# Gaylord to Soo trip. Anyone every done on like it?



## HunterHads (Jun 28, 2005)

A friend and I are planing a trip this winter from Gaylord to the Soo for a weekend. I was just wondering if anyone on here had ever done a trip like that before? I would like to find out how many miles its going to be and get a little info on crossing the bridge. Any info would be great.


----------



## ggrybas (Mar 11, 2005)

We tried it twice last year. Left from Lewiston then hit Gaylord and went north. Made it 8 miles away and 14 miles away from the bridge and had breakdowns on both trips! Bummed out! But supposedly there is a van with an eight place trailer that will take you across for 20-30 bucks. Can't say for sure because we never made it that far.
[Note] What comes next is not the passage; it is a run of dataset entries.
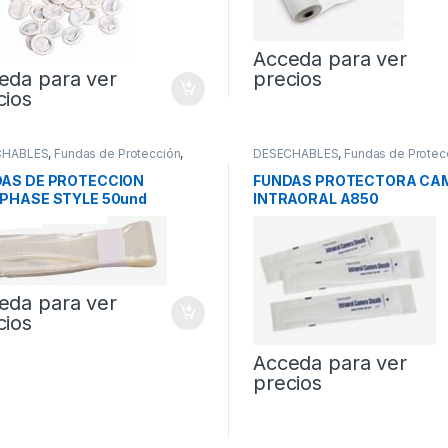
Acceda para ver
eda para ver
precios
cios
CHABLES
,
Fundas de Protección
,
DESECHABLES
,
Fundas de Protec
ctores
Protectores
AS DE PROTECCION
FUNDAS PROTECTORA CA
PHASE STYLE 50und
INTRAORAL A850
eda para ver
cios
Acceda para ver
precios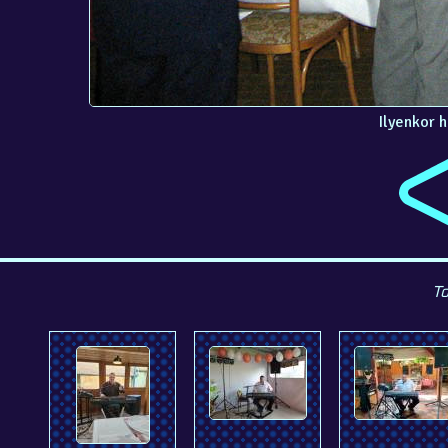
Ilyenkor 
To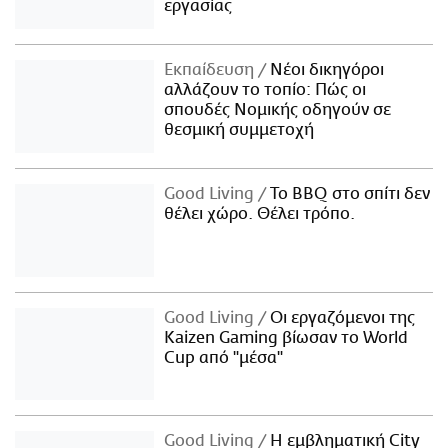
εργασίας
Εκπαίδευση
Νέοι δικηγόροι
αλλάζουν το τοπίο: Πώς οι
σπουδές Νομικής οδηγούν σε
θεσμική συμμετοχή
Good Living
Το BBQ στο σπίτι δεν
θέλει χώρο. Θέλει τρόπο.
Good Living
Οι εργαζόμενοι της
Kaizen Gaming βίωσαν το World
Cup από "μέσα"
Good Living
Η εμβληματική City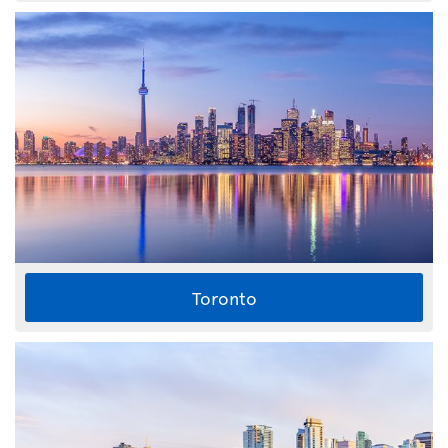
Toronto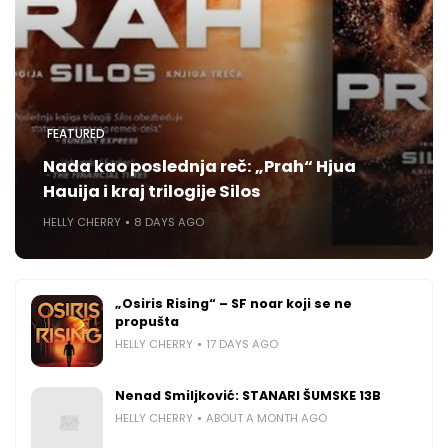
FEATURED
Nada kao poslednja reč: „Prah“ Hjua
Hauija i kraj trilogije Silos
HELLY CHERRY
8 DAYS AGO
„Osiris Rising“ – SF noar koji se ne
propušta
HELLY CHERRY
17 DAYS AGO
Nenad Smiljković: STANARI ŠUMSKE 13B
HELLY CHERRY
ABOUT A MONTH AGO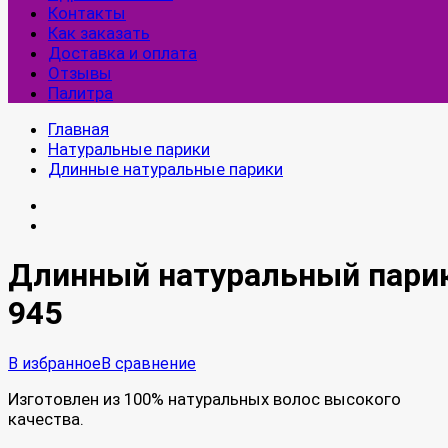
Контакты
Как заказать
Доставка и оплата
Отзывы
Палитра
Главная
Натуральные парики
Длинные натуральные парики
Длинный натуральный пари
945
В избранное
В сравнение
Изготовлен из 100% натуральных волос высокого
качества.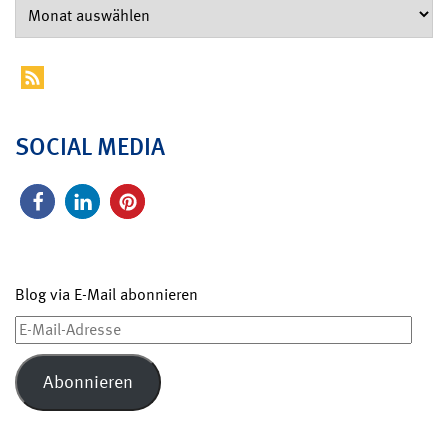
SOCIAL MEDIA
Blog via E-Mail abonnieren
E-
Mail-
Adresse
Abonnieren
Good luck on the adventure!

Sent from my SPH-L720 using Ohub Campfire mobile app


----------



## Michael Wagner (Jul 17, 2007)

We have done Grayling to Mackinaw many times and Newberry to the Soo many times just never stopped and taken the state trailer across, I think it was like $5. or $10. for them to trailer you across. The trail from Gaylord to Indian River is beautiful, from I.R. to Cheboygan it gets a little slow going around Mullet lk. Newberry to the Soo is a real nice ride also. We keep waiting for the ice bridge to form from St Ignace to Mackinaw Island to ride that but have never timed it right.


----------



## dafalls (Jun 27, 2011)

We rode alpena to newberry a few years ago. Left alpena around 7 am and made it to newberry mid afternoon. It was a very nice ride. Even got to cross the ice bridge to mackinac island and cruise around the island for awhile.


----------



## sjk984 (Jan 4, 2010)

Check with the bridge authority. Last year they had am &pm hours for the trailer but that could have been because of no snow

Sent from my DROID RAZR using Ohub Campfire mobile app


----------